## Job
Once you reach the line containing "- https://github.com/firebase/functions-samples" in the entries below, write out that line and each one after it down to the line containing "the member names.", exactly and with nothing added.

-- Entries supplied follows --

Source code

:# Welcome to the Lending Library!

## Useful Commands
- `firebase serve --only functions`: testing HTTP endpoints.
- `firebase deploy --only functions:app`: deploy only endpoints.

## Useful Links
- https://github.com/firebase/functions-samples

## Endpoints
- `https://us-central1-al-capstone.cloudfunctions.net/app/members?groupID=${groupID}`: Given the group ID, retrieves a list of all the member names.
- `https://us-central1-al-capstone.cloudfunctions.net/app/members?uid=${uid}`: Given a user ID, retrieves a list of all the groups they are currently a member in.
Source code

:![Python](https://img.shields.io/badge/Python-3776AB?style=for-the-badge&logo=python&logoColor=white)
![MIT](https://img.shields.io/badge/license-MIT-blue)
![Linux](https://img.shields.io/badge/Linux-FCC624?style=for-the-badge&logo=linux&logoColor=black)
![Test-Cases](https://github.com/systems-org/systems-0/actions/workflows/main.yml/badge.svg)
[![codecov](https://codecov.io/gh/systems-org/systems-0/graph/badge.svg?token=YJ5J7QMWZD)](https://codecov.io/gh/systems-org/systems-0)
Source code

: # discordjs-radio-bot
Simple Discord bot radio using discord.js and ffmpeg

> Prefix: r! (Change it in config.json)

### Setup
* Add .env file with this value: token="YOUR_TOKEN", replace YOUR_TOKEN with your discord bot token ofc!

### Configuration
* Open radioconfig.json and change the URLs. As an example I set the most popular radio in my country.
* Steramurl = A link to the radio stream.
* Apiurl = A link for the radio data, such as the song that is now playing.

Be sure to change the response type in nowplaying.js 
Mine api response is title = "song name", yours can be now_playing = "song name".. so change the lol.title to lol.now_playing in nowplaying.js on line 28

-- Entries supplied concluded --

## Written response
- https://github.com/firebase/functions-samples

## Endpoints
- `https://us-central1-al-capstone.cloudfunctions.net/app/members?groupID=${groupID}`: Given the group ID, retrieves a list of all the member names.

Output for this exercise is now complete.